PRACTICAL IMPLICATIONS
We were unable to explore in depth the implications of accelerator memory reuse in systems more complex than our prototype. However, we anticipate the following practical issues in achieving high-performance accelerator memory reuse, which we plan to address in future work:
• Eviction policies. Compared to write-through policies, write-back mechanisms minimize off-chip accesses, at the expense of requiring a cache slice flush upon switching back to accelerator mode. Whether the subsequent delay is admissible is application-dependent.
• Address space mapping. Our choice of address interleaving was solely based on the simplicity of its implementation. Alternative mapping mechanisms that cope well with a fluctuating number of cache slices should be developed.
• Frequency of use. Given the fixed costs in enabling an accelerator memory block as a remote cache slice-partly as a result of the above two points-, accelerators used less often than others are better candidates for exposing their memory blocks as cache slices.

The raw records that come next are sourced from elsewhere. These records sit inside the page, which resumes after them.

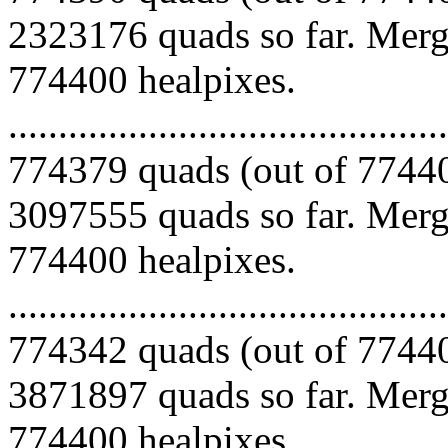
2323176 quads so far. Mergi
774400 healpixes.
.........................................
774379 quads (out of 77440
3097555 quads so far. Mergi
774400 healpixes.
.........................................
774342 quads (out of 77440
3871897 quads so far. Mergi
774400 healpixes.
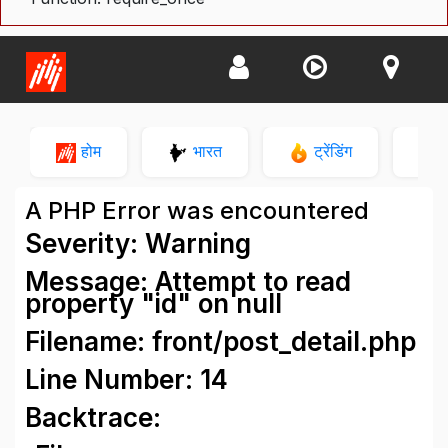
होम
भारत
ट्रेंडिंग
न
A PHP Error was encountered
Severity: Warning
Message: Attempt to read
property "id" on null
Filename: front/post_detail.php
Line Number: 14
Backtrace:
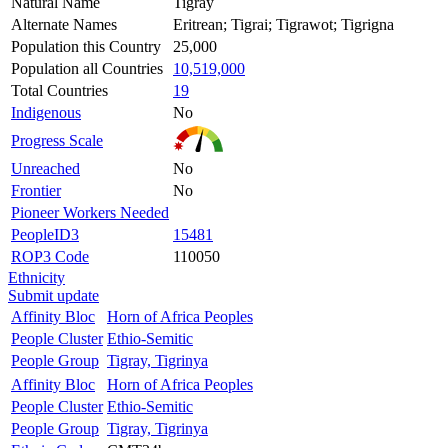
Natural Name
Tigray
Alternate Names
Eritrean; Tigrai; Tigrawot; Tigrigna
Population this Country
25,000
Population all Countries
10,519,000
Total Countries
19
Indigenous
No
Progress Scale
Unreached
No
Frontier
No
Pioneer Workers Needed
PeopleID3
15481
ROP3 Code
110050
Ethnicity
Submit update
Affinity Bloc
Horn of Africa Peoples
People Cluster
Ethio-Semitic
People Group
Tigray, Tigrinya
Affinity Bloc
Horn of Africa Peoples
People Cluster
Ethio-Semitic
People Group
Tigray, Tigrinya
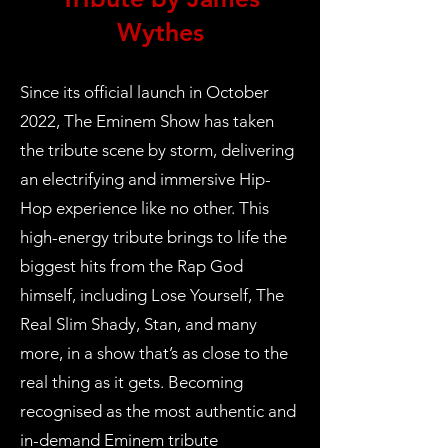
Wythes
Since its official launch in October
2022, The Eminem Show has taken
the tribute scene by storm, delivering
an electrifying and immersive Hip-
Hop experience like no other. This
high-energy tribute brings to life the
biggest hits from the Rap God
himself, including Lose Yourself, The
Real Slim Shady, Stan, and many
more, in a show that’s as close to the
real thing as it gets. Becoming
recognised as the most authentic and
in-demand Eminem tribute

• Clock frequency and SRAM word size. In addition to locality and network congestion, NUCA algorithms will need to take into account accelerators' clock frequency and SRAM word size. Based on these parameters, algorithms may favor the reuse of some accelerators over others to meet power and performance requirements.
CONCLUSION
We presented accelerator memory reuse, a technique to leverage memory from unused accelerators to provide an on-chip NUCA substrate. We described an architecture to enable access to accelerators' memory blocks via a network-on-chip, and evaluated a simulated prototype of a tiled instance of this architecture integrating a 4-tile MPEG accelerator. Our results showed that enabling the reuse of the 512 kB memory blocks on these MPEG tiles incurs on average in a 1.89% area overhead with respect to equally-sized ad hoc cache slices. Reusing these four blocks as a level-3 cache by a 4-core system with a 128 kB level-2 cache yielded, on average, a 25% performance improvement for a variety of single and multi-threaded workloads.
As we enter the dark silicon era, aggressive integration of accelerators is emerging as a plausible contender toward sustaining performance increases. We believe that the idea of reusing accelerator memory has the potential of playing a catalytic role in transitioning toward these accelerator-based architectures: while a portion of the accelerators can efficiently execute a subset of a workload, the remaining accelerators can double as a NUCA substrate, which results in a more effective use of silicon by sparing the need for ad hoc NUCA slices.